24.03.17 - So sieht es der Gegner: Vor dem Spiel in Neckarelz
 
(c) Rhein-Neckar-Zeitung vom 24.04.17
 

Neckarsulmer Sport-Union gastiert bei der Spvgg Neckarelz

Mit Spaß am Leid ins Ehemaligentreffen 

Von Heiko Schattauer

Mosbach-Neckarelz. Die Lage ist aussichtslos, die Stimmung trotzdem gut: Bei der Spvgg Neckarelz lässt man sich vom ernüchternden Blick auf die Tabelle der Fußball-Oberliga nicht runterziehen, im Tableu ist das ja ohnehin nicht möglich. Fünf Punkte aus 25 Rundenspielen stehen für das Schlusslicht auf dem Papier, in der kommenden Saison will man in der Verbandsliga einen Neuanfang starten.

"Das Leiden geht weiter", überschreibt Präsident Dr. Thomas Ulmer sein Grußwort im Stadionheft der SpVgg vor dem Spiel gegen Die Sport-Union aus Neckarsulm. Für die junge Mannschaft sei es schwer, die vielen Niederlagen zu verdauen, diagnostiziert der Allgemeinmediziner. Auf die Partie gegen den Tabellendritten freuen sich Ulmer und Trainer Marc Ritschel dennoch. In den Reihen der Sportunion stehen etliche ehemalige Neckarelzer - "fast eine komplette Mannschaft", so Ulmer. In der Tat: Marcel Gerstle, Bogdan Müller, Henrik Hogen Marius Klotz, Marc Schneckenberger, Macel Busch Pascal Marche und Marvin Leonhardt hatten allesamt auch schon das Neckarelzer Trikot an, teilweise auch noch mit dem jetzigen SpVgg-Trainer Marc Ritschel gekickt. "Vielleicht schießen sie ja ins falsche Tor", witzelt der vor dem Wiedersehen mit den alten Bekannten: "Im Ernst: Das wird sicher ein interessantes Duell". Personell kann der Coach nahezu aus dem Vollen schöpfen, lediglich Simon Fertig fällt aufgrund einer Muskelverletzung weiter aus.

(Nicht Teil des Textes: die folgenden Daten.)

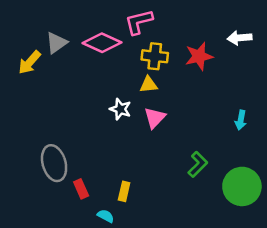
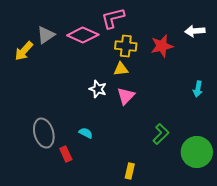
cyan arrow: (241, 120) -> (198, 89), moved
yellow rectangle: (124, 191) -> (130, 171), moved
cyan semicircle: (106, 216) -> (86, 133), moved

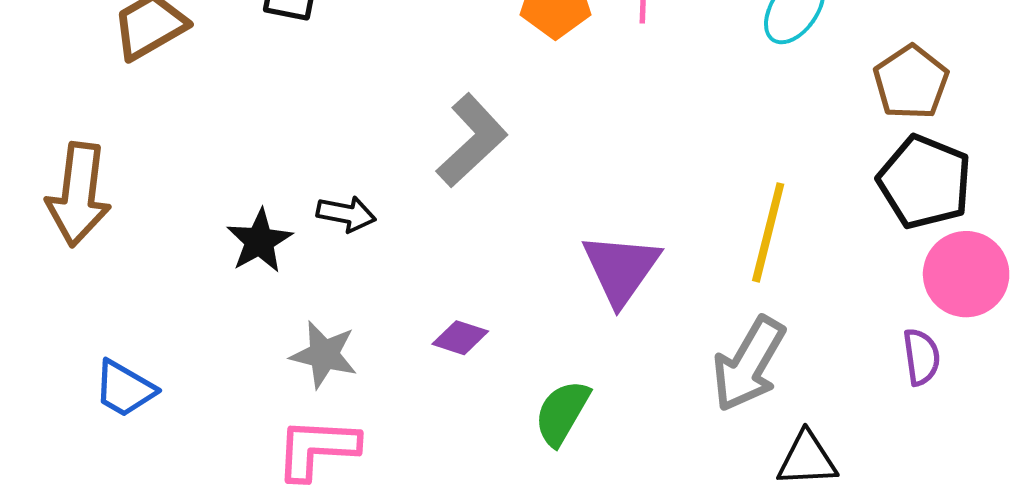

Ritschel will auch nichts von leiden wissen: "Wir genießen jedes Spiel, wer weiß, wann wir wieder Oberliga spielen." Und vor 1000 Zuschauern zu spielen, wie jüngst in Reuttlingen, das mache auch dann Spaß, wenn man am Ende als Verlierer den Platz verlässt. Die Motivation im Team sei weiter gut, der vermeldete Einstieg von Stefan Strerath als sportlicher Leiter lasse Trainer und Team wieder optimistisch in die Zukunft blicken.

Die Gegenwart hat für Samstag zunächst mal einen starken Gegner parat: Im Team des Tabellendritten, wo Trainer Thorsten Damm gerade seinen Vertrag verlängert hat, steckt reichlich Regionalligaerfahrung und spielerisches Potenzial. Außerdem kommen die Neckarsulmer wohl mit einem "Hals" nach Neckarelz, die jüngste 0:3-Heimpleite gegen Ravensburg hat der ambitionierten Sportunion so gar nicht gepasst. Anpiff ist am Samstag um 15 Uhr im Elzstadion.